Company objectives
The low capacity of the Russian reinsurance market provided by domestic reinsurers has been a long-term concern of reinsurance specialists and insurance authorities. It depends on the insurance type and has varied over time from $10–20 million for a single risk in 2005 to $100 million in 2015. Reinsurance is a global and cross-border business, however, a too large share of risks and reinsurance premiums were ceded abroad instead of Russia where they could be invested in the national economy.
Sanctions imposed by the US and European Union have a detrimental impact on the ability to cede risks abroad even to reinsurers in the countries which formally do not support such sanctions. This was the case with risks from Iran after the imposition of economic sanctions against it.
There are also insurance business lines featuring very low frequency, but very high losses amount, i.e. risks with very rare but tremendous losses. Such risks are very hard to insure or reinsure due to the unavailability of any statistics or data to determine underwriting rates. That risks for Russia include destruction of dams of major HEPPs, accidents involving expensive space or infrastructure facilities, grate forest fires (and as well human-made) in populated areas, devastating floods, etc. Some risks require state reinsurance support due to high social or economic importance but low attractiveness in terms of economic efficiency for a single insurer or reinsurer. They include a wide range of risks in agricultural insurance), housing insurance against catastrophic events (flood, forest fire, earthquake, etc.).
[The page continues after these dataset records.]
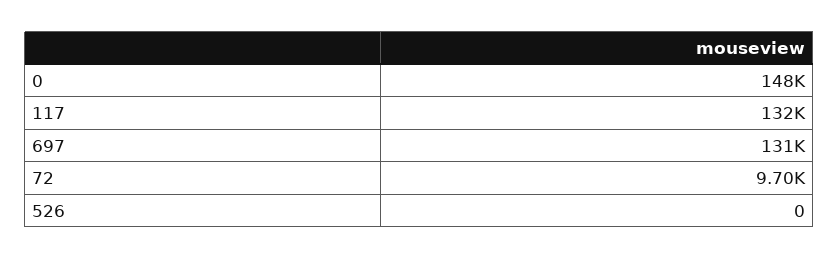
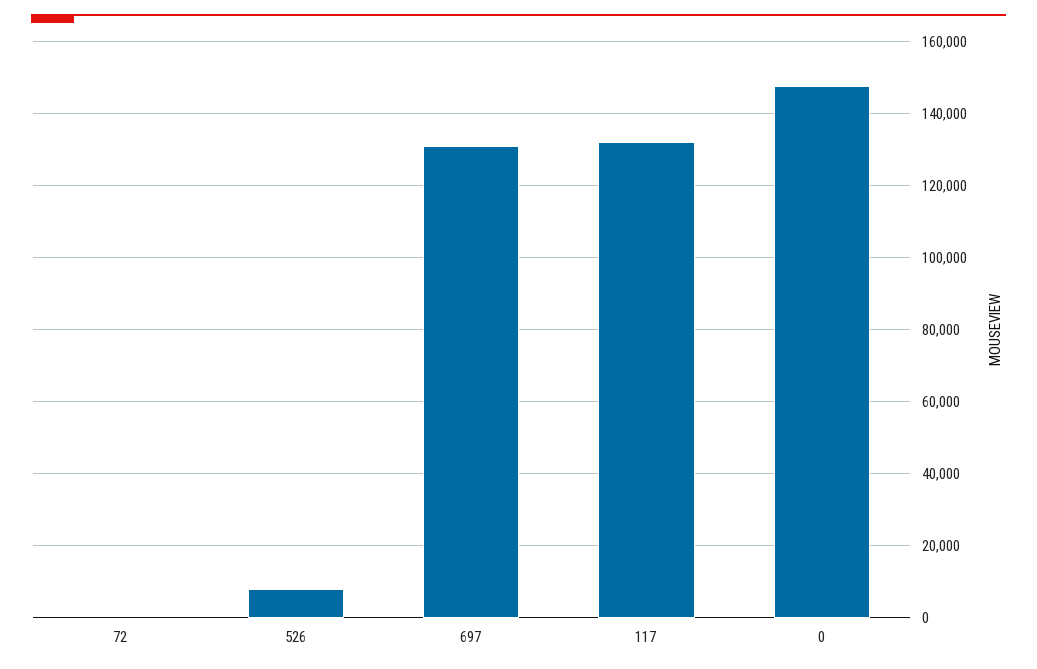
  {
    "0": 148000,
    "117": 132000,
    "697": 131000,
-   "72": 9700,
+   "72": 0,
-   "526": 0
+   "526": 8000
  }

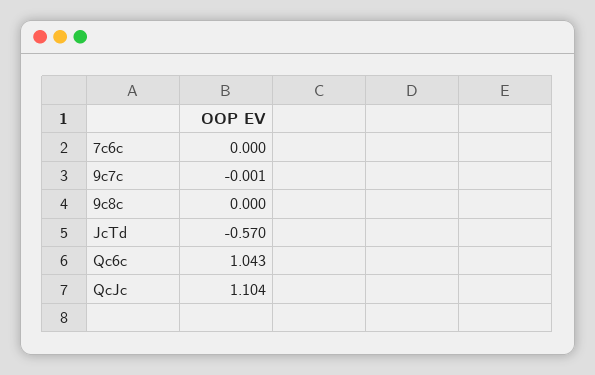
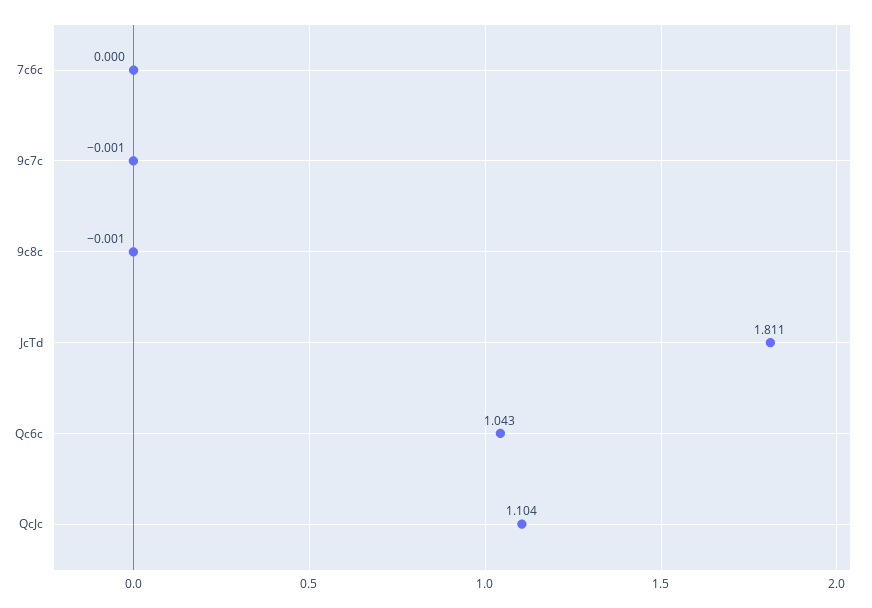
  {
    "7c6c": 0,
    "9c7c": -0.001,
-   "9c8c": 0,
+   "9c8c": -0.001,
-   "JcTd": -0.57,
+   "JcTd": 1.811,
    "Qc6c": 1.043,
    "QcJc": 1.104
  }

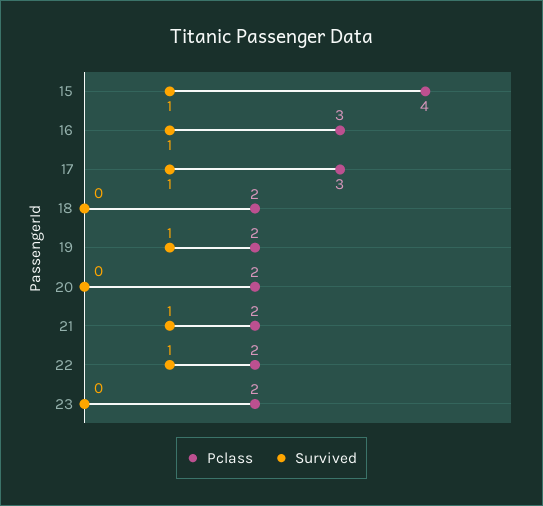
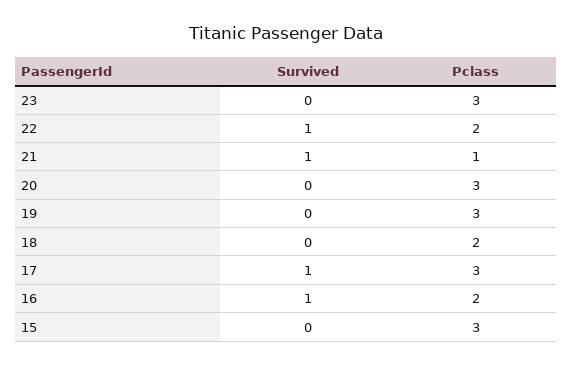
  {
    "Pclass": {
-     "15": 4,
+     "15": 3,
-     "16": 3,
+     "16": 2,
      "17": 3,
      "18": 2,
-     "19": 2,
+     "19": 3,
-     "20": 2,
+     "20": 3,
-     "21": 2,
+     "21": 1,
      "22": 2,
-     "23": 2
+     "23": 3
    },
    "Survived": {
-     "15": 1,
+     "15": 0,
      "16": 1,
      "17": 1,
      "18": 0,
-     "19": 1,
+     "19": 0,
      "20": 0,
      "21": 1,
      "22": 1,
      "23": 0
    }
  }

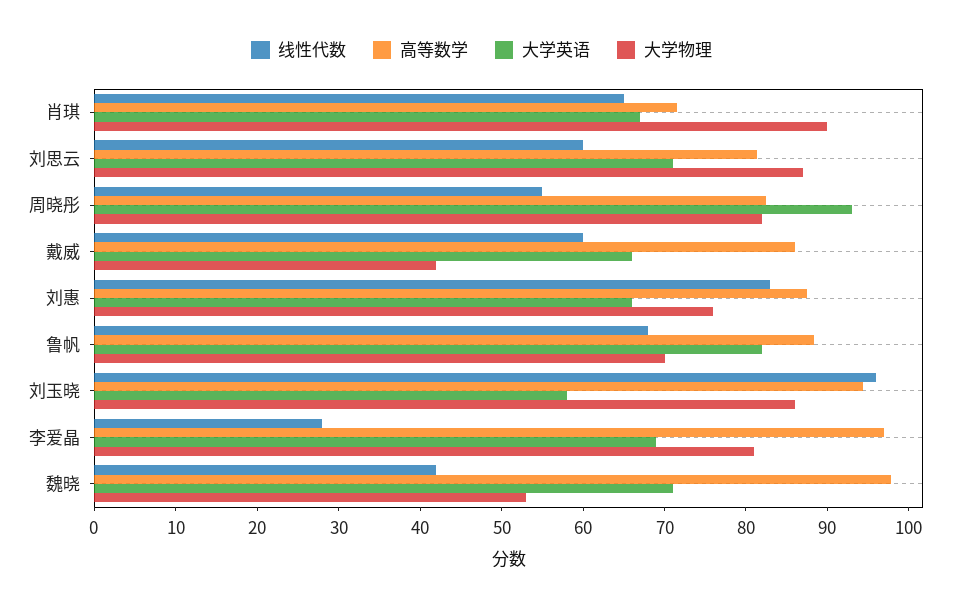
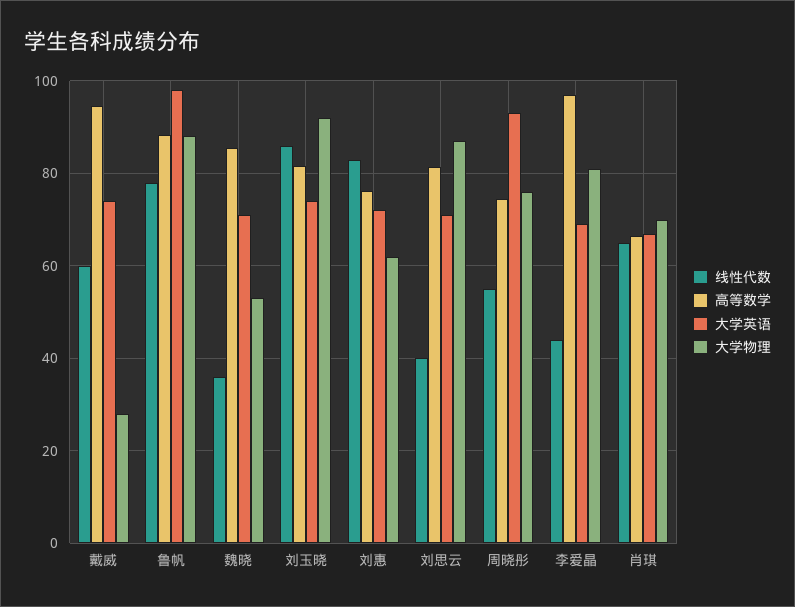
  {
    "线性代数": {
      "肖琪": 66,
-     "刘思云": 60,
+     "刘思云": 40,
      "周晓彤": 56,
      "戴威": 60,
      "刘惠": 84,
-     "鲁帆": 68,
+     "鲁帆": 78,
-     "刘玉晓": 96,
+     "刘玉晓": 86,
-     "李爱晶": 28,
+     "李爱晶": 44,
-     "魏晓": 42
+     "魏晓": 36
    },
    "高等数学": {
-     "肖琪": 72,
+     "肖琪": 66,
      "刘思云": 82,
-     "周晓彤": 82,
+     "周晓彤": 74,
-     "戴威": 86,
+     "戴威": 94,
-     "刘惠": 88,
+     "刘惠": 76,
      "鲁帆": 88,
-     "刘玉晓": 94,
+     "刘玉晓": 82,
      "李爱晶": 96,
-     "魏晓": 98
+     "魏晓": 86
    },
    "大学英语": {
      "肖琪": 68,
      "刘思云": 72,
      "周晓彤": 94,
-     "戴威": 66,
+     "戴威": 74,
-     "刘惠": 66,
+     "刘惠": 72,
-     "鲁帆": 82,
+     "鲁帆": 98,
-     "刘玉晓": 58,
+     "刘玉晓": 74,
      "李爱晶": 70,
      "魏晓": 72
    },
    "大学物理": {
-     "肖琪": 90,
+     "肖琪": 70,
      "刘思云": 88,
-     "周晓彤": 82,
+     "周晓彤": 76,
-     "戴威": 42,
+     "戴威": 28,
-     "刘惠": 76,
+     "刘惠": 62,
-     "鲁帆": 70,
+     "鲁帆": 88,
-     "刘玉晓": 86,
+     "刘玉晓": 92,
      "李爱晶": 82,
      "魏晓": 54
    }
  }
Definite risks — especially in case of mandatory insurance — feature very specific underwriting procedures and regulatory framework in Russia, so they can’t be ceded to foreign reinsurers. In addition, a large number of risks may not be ceded abroad due to national security issues (e.g. if their reinsurance may lead to disclosure of state secrets) or economic security (insurance of state-guaranteed orders).
To address the above issues and restrictions, the Russsain authorities represented by the Central Bank of Russia set up RNRC with objectives and tasks including:
- Improvement of financial stability of Russian insurers (and, therefore, provision of better insurance conditions for the population and business);
- Provision of reinsurance capacity for insuring businesses or facilities subject to foreign trade sanctions;
- Provision of reinsurance protection for state-guaranteed orders, as well for risks not attractive from the commercial point of view which have high social, general economic, industrial or state importance;
- Control over risk ceding by Russian insurers abroad, counteracting illegal capital outflow under the pretense of reinsurance operations.[5]